Salı akşamı İstanbul’da düzenlenen terör saldırılarına ilişkin Neue Osnabrücker Zeitung şu yorumu sunuyor okurlarına:
“Mart ayında Brüksel’deki havalimanına düzenlenen saldırıda 35 kişi öldü. İstanbul’da da benzeri bir şekilde 45’ten fazla insan hayatını kaybetti. Brüksel’deki saldırıdan sonra tüm Avrupa Birliği günlerce durdu, sosyal medya sempati mesajlarıyla doldu taştı, siyasi söylemler neredeyse isteri derecesine vardı ama nedense ölen Türkler Almanların pek umurunda değil. Terörizm ile mücadelede Fransa veya Belçika ile nasıl işbirliği yapılıyorsa, Türkiye ile de aynı şekilde ortaklaşa çalışmak gerek. Cumhurbaşkanının başka alanlardaki siyasi çizgisi hoşa gitmese de, bunun bir rol oynamaması lazım. Ayrıca gizli ırkçı gerekçelerle daha az üzüntü duyulması da söz konusu olmamalı.”
Berlin’de çıkan Junge Welt adlı gazetede ise, saldırıdan sorumlu tutulan IŞİD ile mücadele yorum sütununa taşınmış:
“İstanbul Atatürk Havalimanı’nda düzenlenen korkunç saldırının ardından Türk devletinin IŞİD’de ne kadar parmağı olduğu tartışmaları yeniden alevlendi.

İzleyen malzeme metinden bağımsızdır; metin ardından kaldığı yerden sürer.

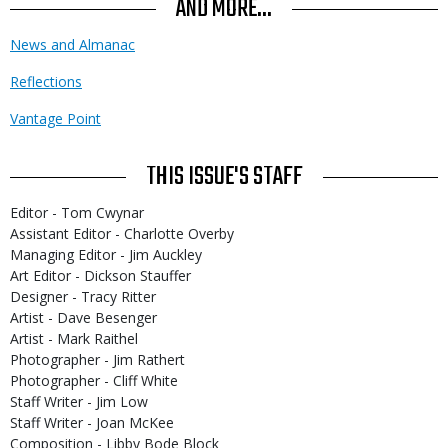
AND MORE...
News and Almanac
Reflections
Vantage Point
THIS ISSUE'S STAFF
Editor - Tom Cwynar
Assistant Editor - Charlotte Overby
Managing Editor - Jim Auckley
Art Editor - Dickson Stauffer
Designer - Tracy Ritter
Artist - Dave Besenger
Artist - Mark Raithel
Photographer - Jim Rathert
Photographer - Cliff White
Staff Writer - Jim Low
Staff Writer - Joan McKee
Composition - Libby Bode Block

Ortadoğu’yu sadece kulaktan dolma bilgilerle tanıyanlara, NATO partneri Türkiye’nin arada sırada havadan vurduğu bir terör örgütüne destek verdiği iddiası tam bir komplo teorisi gibi gelebilir. Ancak ‘Asla’ dememek gerek, zira en azından bir süreliğine işbirliği yapıldığı ve en azından belli bazı noktalarda Türkiye'nin IŞİD militanlarının eylemlerine göz yumduğu yönündeki ipuçları hiç de görmezden gelinebilecek nitelikte değil. Türkiye tabii ki IŞİD'i doğrudan ve tamamıyla ‘yönlendirmiyor'. Ancak Ankara örgütü, gerçek düşmanları olarak kabul ettiği solculara, Kürtlere ve demokratlara yönelik kullanılabilecek bir araç olarak görüyor.”
İngiltere’de Başbakan David Cameron’dan boşalacak koltuğun taliplileri belli olurken, Brexit kampanyasının öncülerinden Londra eski Belediye Başkanı Boris Johnson’ın aday olmayacağını açıklaması epey yankı uyandırdı. Frankfurter Rundschau gazetesinin yorumu şöyle:
“Boris Johnson Brexit referandumundan önce amma ses çıkardı! Ama bir hafta içinde Avrupa Birliği’nden çıkılması yönünde yürütülen kampanyanın en önemli iki ‘argümanı’ aşağı yukarı yok oldu denilebilir. Londra’nın Brüksel’e yaptığı harcamaların kampanyada iddia edilenden çok daha az olduğu ortaya çıktı, bu bir. Ayrıca sınırları Birlik üyelerinin vatandaşlarına da kapama vaadinin sadece insanlık dışı değil, aynı zamanda asılsız olduğu da görüldü, zira Johnson’ın dediği gibi ortak pazarda kalınmak isteniyorsa, bunun Avrupa Birliği vatandaşı çalışanların dolaşım serbestisi olmadan söz konusu olamayacağı kesin. Durum böyleyken Johnson ne yapıyor? Avrupa Birliği'nden çıkış müzakerelerinden sonra verdiği vaatlerden geriye kalanların sorumluluğunu üstlenmek için başbakanlık koltuğuna oynayacağına, ‘Ben bu yarışta yokum' diyor. Yönetmek zorunda olmayınca yalan söylemeye devam etmek kolay çünkü. Fakat bu tavır tek bir kelimeyle korkakça. Evet, sevgili yandaşları, işte sağcı idollerinizin durumu bu.”
Mannheimer Morgen gazetesinin aynı konudaki yorumunda da şu satırları okuyoruz:
“Aniden herkes Johnson'dan cevaplar bekliyor, ancak Johnson bu cevapları vermeye yanaşmıyor. Ya da bu cevapları bilmiyor. İngiltere'nin gelecek başbakanının önünde Avrupa Birliği ile karmaşık müzakereler var. Ülke içinde uzlaşma sağlamak işin daha da zor tarafı. Böyle bir sürecin nadiren siyasi bir galibi olur. Kariyer meraklısı fırsatçı Johnson bunun bilincinde. Birkaç yıl sonra yine sahneye geri dönebilir. Eğer neden olduğu kaosu başka birisi gidermişse ve zor günler geride kalmışsa. Eğer.”